In late July 2016, a complaint was made that Brough and a colleague had failed to escort a doctor from the porter’s lodge to residential accommodation. The assistant security manager spoke with Brough on 26 July and decided to issue him with “written advice that he must comply with the security officer’s job description”.
However, the tribunal found this advice was “not issued to [Brough] until he raised a concern about this at a much later stage”, and the copy shown to the tribunal was dated 17 January 2017.
The hospital instructed an independent HR consultant to investigate the grievance. He interviewed managers and some of the complainants in October 2016. After initial meetings, all the individuals withdrew from the grievance, with Brough the last to do so.
The consultant suggested the trust consider “where any further action should be taken” as a result of the grievance being lodged and then withdrawn. He cited provisions in the Grievance and dispute policy and Acceptable behaviour at work policy suggesting that where grievances or complaints were found to have been made maliciously or in bad faith this would be treated as potential gross misconduct.
But the judge found the consultant “had not investigated the grievance, made findings of fact and determined it had been made maliciously or in bad faith”. He had “simply conducted some initial interviews”.
Brough was subsequently suspended after a project manager was appointed to carry out an investigation and concluded it was unclear whether his complaint had been brought in bad faith.
The manager invited Brough to further meetings, and the notes of these meetings “do not record her going through with him the substance of the underlying complaints or the evidence relating to those”, the tribunal heard.
She also did not show him notes of interviews with other individuals involved in another disciplinary proceeding which related to Brough’s case, or further evidence from the grievance investigation.

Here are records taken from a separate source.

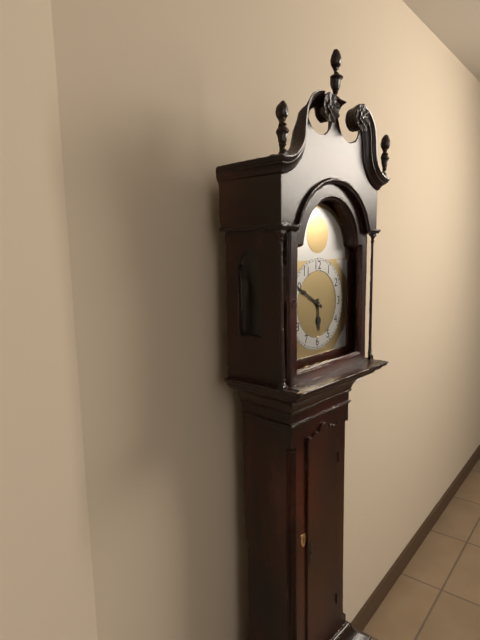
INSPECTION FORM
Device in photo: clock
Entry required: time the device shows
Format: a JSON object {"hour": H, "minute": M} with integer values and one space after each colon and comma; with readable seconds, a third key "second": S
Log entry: {"hour": 5, "minute": 50}
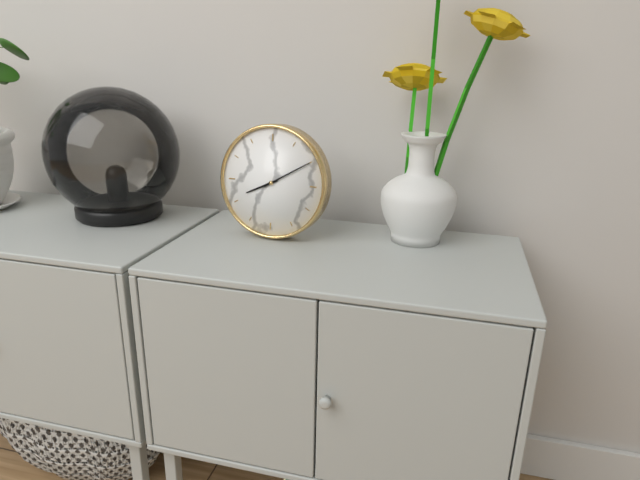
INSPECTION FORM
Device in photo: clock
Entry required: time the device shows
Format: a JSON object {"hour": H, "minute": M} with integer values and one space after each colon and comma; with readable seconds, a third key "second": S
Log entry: {"hour": 8, "minute": 10}
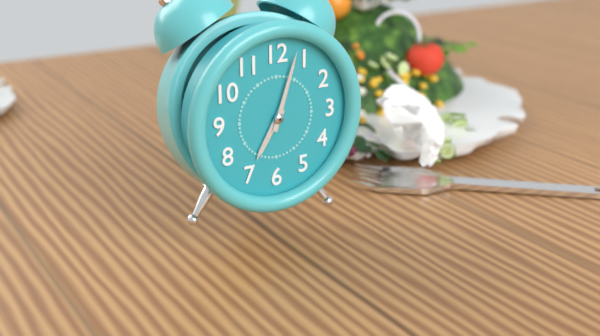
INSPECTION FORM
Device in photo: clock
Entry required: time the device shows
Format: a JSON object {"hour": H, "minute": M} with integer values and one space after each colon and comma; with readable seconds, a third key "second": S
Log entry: {"hour": 7, "minute": 3}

She wrote to Brough on 23 January 2017 to say the collective grievance “had been submitted in bad faith and should be considered as a disciplinary matter”.
A disciplinary hearing took place on 3 March 2017, and Brough’s line manager, Mr O’Regan, said Brough’s actions amounted to gross misconduct. His decision was confirmed in a letter dated 20 March 2017, and a disciplinary panel decided to dismiss Brough with immediate effect.
But the tribunal found O’Regan did not explain “what findings of misconduct he had made”, did not “explain what sanctions he had considered” or ask Brough about mitigating circumstances.
Brough appealed the decision but declined to attend a subsequent hearing “in view of the totally unacceptable timeframes”.
Judge Davies said the matters were “outside the range of what was reasonable in terms of investigation, grounds for belief and procedure” and awarded Brough £10,990 for his unfair dismissal.
Regarding the claimant’s use of the car park, the judge said: “[Brough] was not culpable in parking out of hours in the underground car park, because he was told to do so by his manager and his managers unofficially condoned it.
“No reasonable employer would dismiss an employee for doing something that he had been specifically told to do when he started work, that had been effectively condoned by his line managers, that had been done for years without issue and in respect of which no warning had been given.”
Croner associate director Paul Holcroft said the decision was a useful reminder of how a tribunal will examine the dismissal process in detail to determine how the events occurred.
“When faced with a similarly complex situation, such as considering historic events and collating large amounts of documentary information, the learning point for HR is to take a systematic and logical approach,” Holcroft said.
Alan Lewis, partner at Irwin Mitchell, said the case highlighted the need for employers to carry out “honest appraisals” of difficult situations.
“To some extent, leave no stone unturned,” Lewis said. “I think a common error during the disciplinary process is that other information may come to light during the investigation, and employers don’t go that extra step to bring the employee back in and show them new information.”
Brough could not be contacted for comment.